October 12, 2012 10:37:04 AM
Jeff Clark - firstname.lastname@example.org
After more than three years of discussion, the Columbus Comprehensive Plan should be approved before Thanksgiving.
Columbus City Planner Christina Berry said a public hearing will be held to discuss the plan on Nov. 1. The Columbus City Council is expected to adopt the plan at the hearing.
"This is the final stage before the plan can be implemented," Berry said. "It had to be approved by the planning commission and now it will go to a public hearing and the council will more than likely adopt the plan after the hearing."
According to Berry, the comprehensive plan is a combination of vision, maps, development policies and design guidelines. The adopted plan will be used for private and public development for the city.
"The plan will be based on the community's vision for its own future--a long-term vision that may not be achievable in the near future," Berry said. "Nevertheless, the plan will look ahead, focus on the physical form of the city, and strive to shape development of public and private properties within Columbus's planning area."
Berry said major goals covered in the plan include connecting the city through pedestrian and bicycle rights of way, a green or environmentally sound infrastructure, and continuing to direct economic development towards downtown, Highway 45 and Highway 182.

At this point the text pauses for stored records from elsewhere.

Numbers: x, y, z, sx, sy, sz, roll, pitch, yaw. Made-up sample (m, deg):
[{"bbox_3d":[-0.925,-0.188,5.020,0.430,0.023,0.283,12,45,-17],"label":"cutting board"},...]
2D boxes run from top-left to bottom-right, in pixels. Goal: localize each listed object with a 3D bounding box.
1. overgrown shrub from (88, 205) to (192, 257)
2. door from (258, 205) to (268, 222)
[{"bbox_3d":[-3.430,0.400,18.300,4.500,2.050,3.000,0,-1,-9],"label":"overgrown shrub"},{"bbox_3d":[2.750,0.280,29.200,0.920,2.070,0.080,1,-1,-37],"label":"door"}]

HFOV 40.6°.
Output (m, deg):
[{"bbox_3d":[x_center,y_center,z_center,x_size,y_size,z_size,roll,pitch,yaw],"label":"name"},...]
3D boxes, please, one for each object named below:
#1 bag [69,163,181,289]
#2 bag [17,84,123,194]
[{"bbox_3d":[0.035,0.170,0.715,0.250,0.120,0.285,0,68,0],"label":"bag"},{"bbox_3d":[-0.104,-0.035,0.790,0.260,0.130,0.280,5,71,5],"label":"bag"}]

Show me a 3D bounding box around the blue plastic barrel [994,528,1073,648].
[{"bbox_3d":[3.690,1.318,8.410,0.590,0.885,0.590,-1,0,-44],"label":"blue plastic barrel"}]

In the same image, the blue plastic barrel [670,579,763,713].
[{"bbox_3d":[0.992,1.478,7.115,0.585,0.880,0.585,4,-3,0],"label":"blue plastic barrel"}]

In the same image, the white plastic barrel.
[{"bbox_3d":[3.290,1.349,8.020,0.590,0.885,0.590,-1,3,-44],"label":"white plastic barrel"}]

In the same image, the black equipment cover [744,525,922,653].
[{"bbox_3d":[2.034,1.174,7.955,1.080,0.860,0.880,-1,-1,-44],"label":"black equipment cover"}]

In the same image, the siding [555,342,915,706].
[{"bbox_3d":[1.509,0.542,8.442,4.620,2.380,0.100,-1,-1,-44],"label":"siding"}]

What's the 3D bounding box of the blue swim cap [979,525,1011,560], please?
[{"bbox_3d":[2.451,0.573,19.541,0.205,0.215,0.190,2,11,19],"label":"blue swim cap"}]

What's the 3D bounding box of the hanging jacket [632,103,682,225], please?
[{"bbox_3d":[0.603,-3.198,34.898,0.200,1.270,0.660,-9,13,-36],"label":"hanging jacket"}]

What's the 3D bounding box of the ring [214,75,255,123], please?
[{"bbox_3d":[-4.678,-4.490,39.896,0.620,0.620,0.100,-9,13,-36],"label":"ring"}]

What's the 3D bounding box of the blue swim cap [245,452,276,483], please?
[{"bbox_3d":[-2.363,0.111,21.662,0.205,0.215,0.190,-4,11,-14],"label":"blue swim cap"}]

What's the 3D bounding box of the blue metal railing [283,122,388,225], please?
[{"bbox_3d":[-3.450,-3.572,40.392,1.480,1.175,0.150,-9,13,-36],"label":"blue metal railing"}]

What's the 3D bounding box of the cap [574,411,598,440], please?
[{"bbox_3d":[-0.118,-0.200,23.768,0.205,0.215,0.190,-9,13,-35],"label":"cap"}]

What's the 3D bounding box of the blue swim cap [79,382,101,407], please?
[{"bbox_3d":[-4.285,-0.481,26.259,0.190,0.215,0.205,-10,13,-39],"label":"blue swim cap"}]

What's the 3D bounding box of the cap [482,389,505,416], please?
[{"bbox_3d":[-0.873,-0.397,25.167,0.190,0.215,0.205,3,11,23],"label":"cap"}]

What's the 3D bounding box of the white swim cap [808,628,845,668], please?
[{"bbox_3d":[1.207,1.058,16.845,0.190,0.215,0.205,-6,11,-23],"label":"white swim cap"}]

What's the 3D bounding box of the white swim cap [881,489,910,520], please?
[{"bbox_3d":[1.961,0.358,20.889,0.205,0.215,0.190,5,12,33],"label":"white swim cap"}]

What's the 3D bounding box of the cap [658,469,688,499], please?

"Like all communities, Columbus is dependent upon infrastructure for its well-being," Berry said. "Most people, when considering "infrastructure," will first envision roads, utilities and perhaps a variety of buildings as well. But, a community's green infrastructure is often overlooked. Columbus's green infrastructure consists of the Tenn-Tom Waterway, Columbus Lake and the Luxapallilla Creek, local ponds, wetlands and flood plains, the community's tree canopy, its prime agricultural soils and its parks and recreational lands.
"These resources affect the economy, overall quality of life and the health and safety of residents. If the city's green infrastructure is not respected, quality of life in Columbus may suffer."
Although the comprehensive plan is still a few weeks from being adopted by the council, Berry said some elements of the plan already have been implemented.
"We have already started doing some things that are suggested in the plan," Berry said. "For instance, the over-lay district on the Highway 45 corridor is something we are currently doing."
The public hearing will be held Nov. 1 at 3 p.m. in the City Hall courtroom. Copies of the comprehensive plan are available for viewing at Berry's office, the Columbus-Lowndes Library and online at cdispatch.com.